Asymptotic behaviour of Hilbert transform

Question

Let $f$ be a bounded function on $\mathbb{R}$ with compact support include in $[-K,K]$. Show that $$ H(f)(x)=\frac{a}{\pi x}+O(\frac{1}{x^2})$$ where $a=\int f(t)dt$ and $H$ denote the Hilbert transform, $H(f)(x)= \lim _{\epsilon \to 0}\pi ^{-1}\int _{|t|>\epsilon}f(x-t)\frac{dt}{t}$ (in the $L^2$ norm).

Answer 1

Technicality of the sort often passed over in silence: If a sequence converges in $L^2$ norm to one thing and pointwise to another the two limits are the same. Hence for $x>K$ we have simply $$Hf(x)=\frac1\pi\int_{x-K}^{x+K}f(x-t)\frac{dt}t.$$Hence$$Hf(x)=\frac1{\pi x}\int_{x-K}^{x+K}f(t-x)\,dt+\frac1\pi\int_{x-K}^{x+K}f(t-x)\left(\frac1t-\frac1x\right)\,dx$$The first term is exactly $a/\pi x$, while the absolute value of the second term is no larger than $$\frac1\pi\int_{x-K}^{x+K}|f(t-x)|\left|\frac{t-x}{tx}\right|\,dt.$$ Now $t\in[x-K,x+K]$ implies that $|t-x|\le K$.
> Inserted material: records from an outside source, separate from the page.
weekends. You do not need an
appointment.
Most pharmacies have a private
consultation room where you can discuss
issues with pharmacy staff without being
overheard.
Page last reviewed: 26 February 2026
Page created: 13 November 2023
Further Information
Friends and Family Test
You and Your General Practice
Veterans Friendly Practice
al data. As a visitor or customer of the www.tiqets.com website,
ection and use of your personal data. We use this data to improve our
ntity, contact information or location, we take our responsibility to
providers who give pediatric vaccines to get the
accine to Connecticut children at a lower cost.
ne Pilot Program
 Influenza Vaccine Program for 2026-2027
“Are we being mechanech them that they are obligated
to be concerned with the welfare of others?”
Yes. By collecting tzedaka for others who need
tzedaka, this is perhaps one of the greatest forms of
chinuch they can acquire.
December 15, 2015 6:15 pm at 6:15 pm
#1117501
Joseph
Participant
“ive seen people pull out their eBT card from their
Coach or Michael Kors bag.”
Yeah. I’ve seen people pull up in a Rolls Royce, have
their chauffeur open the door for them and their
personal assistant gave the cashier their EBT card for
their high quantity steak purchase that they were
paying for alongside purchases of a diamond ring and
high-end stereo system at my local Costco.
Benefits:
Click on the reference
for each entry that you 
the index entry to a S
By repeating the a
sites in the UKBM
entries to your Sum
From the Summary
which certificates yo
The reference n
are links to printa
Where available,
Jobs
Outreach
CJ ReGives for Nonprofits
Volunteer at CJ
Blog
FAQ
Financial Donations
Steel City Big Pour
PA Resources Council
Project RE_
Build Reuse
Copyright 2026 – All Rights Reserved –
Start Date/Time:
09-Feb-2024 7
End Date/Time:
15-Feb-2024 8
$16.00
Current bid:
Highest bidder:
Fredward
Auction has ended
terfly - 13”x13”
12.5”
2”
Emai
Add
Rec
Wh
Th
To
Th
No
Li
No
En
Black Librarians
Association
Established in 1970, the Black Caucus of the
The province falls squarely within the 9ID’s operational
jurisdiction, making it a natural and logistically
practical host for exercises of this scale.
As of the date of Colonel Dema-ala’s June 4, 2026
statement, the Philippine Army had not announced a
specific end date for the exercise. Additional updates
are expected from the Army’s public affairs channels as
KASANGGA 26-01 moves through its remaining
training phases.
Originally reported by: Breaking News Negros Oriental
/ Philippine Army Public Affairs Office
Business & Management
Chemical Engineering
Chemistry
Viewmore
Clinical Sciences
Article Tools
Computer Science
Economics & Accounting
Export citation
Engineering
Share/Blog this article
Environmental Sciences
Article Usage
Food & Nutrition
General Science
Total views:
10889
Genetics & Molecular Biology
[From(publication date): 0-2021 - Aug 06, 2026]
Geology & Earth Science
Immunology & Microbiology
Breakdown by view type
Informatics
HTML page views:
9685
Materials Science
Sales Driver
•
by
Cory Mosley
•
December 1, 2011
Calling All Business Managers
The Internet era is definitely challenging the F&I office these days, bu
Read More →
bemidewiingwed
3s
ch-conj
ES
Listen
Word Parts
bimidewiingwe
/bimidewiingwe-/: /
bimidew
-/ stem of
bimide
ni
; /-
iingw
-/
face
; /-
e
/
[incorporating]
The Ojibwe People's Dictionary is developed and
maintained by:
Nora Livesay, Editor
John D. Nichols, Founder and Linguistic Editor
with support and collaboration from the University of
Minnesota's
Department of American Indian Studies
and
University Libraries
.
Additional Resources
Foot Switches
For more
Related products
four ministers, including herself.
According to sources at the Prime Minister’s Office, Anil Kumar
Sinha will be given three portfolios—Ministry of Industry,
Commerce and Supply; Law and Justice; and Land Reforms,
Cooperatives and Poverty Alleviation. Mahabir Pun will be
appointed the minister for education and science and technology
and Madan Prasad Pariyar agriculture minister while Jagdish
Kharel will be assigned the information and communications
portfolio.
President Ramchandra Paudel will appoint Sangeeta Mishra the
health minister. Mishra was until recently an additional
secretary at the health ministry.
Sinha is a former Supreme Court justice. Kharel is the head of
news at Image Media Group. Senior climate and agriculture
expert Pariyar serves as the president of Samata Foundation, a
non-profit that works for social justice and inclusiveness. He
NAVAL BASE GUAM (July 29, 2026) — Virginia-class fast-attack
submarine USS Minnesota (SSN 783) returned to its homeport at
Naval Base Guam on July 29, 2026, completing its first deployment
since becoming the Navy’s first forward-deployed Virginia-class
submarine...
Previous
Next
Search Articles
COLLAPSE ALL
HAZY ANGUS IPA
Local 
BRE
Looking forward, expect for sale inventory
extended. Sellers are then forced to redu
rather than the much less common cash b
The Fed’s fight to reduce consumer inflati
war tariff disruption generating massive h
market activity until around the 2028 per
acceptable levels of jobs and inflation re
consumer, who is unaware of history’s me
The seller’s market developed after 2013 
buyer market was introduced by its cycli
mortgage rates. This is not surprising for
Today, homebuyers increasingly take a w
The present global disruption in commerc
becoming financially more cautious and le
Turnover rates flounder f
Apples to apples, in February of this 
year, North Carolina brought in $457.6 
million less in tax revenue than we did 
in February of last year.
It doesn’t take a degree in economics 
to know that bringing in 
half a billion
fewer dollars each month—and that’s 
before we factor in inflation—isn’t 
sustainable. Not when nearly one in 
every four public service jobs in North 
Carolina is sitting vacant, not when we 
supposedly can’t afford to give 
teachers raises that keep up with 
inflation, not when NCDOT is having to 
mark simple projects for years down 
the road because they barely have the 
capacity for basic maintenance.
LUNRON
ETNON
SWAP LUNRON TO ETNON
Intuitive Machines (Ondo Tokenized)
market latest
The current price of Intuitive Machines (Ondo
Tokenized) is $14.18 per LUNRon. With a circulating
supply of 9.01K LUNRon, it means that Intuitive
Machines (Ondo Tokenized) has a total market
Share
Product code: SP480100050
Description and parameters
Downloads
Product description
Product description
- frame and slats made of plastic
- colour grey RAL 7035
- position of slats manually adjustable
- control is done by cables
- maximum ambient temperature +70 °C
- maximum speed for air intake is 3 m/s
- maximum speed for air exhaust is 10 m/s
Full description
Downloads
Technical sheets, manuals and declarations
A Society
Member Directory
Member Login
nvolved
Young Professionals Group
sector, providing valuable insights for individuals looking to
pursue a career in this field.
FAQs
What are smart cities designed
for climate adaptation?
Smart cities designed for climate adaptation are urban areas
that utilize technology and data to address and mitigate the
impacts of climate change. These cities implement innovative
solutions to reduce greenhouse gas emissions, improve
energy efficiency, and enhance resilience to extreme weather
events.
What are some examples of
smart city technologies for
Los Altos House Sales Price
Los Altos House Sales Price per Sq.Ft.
Suppose now that in fact $x>2K$. Then for any $t\in[x-K,x+K]$ we have $|t|\ge|x|/2$ (in fact $t\ge x-K>x-x/2=x/2$). So the absolute value of the second term is no larger than $c/x^2$.

In fact all this works if just $f\in L^2(\mathbb R)$ and $f$ vanishes outside $[-K,K]$; note that this implies $\int|f|<\infty$.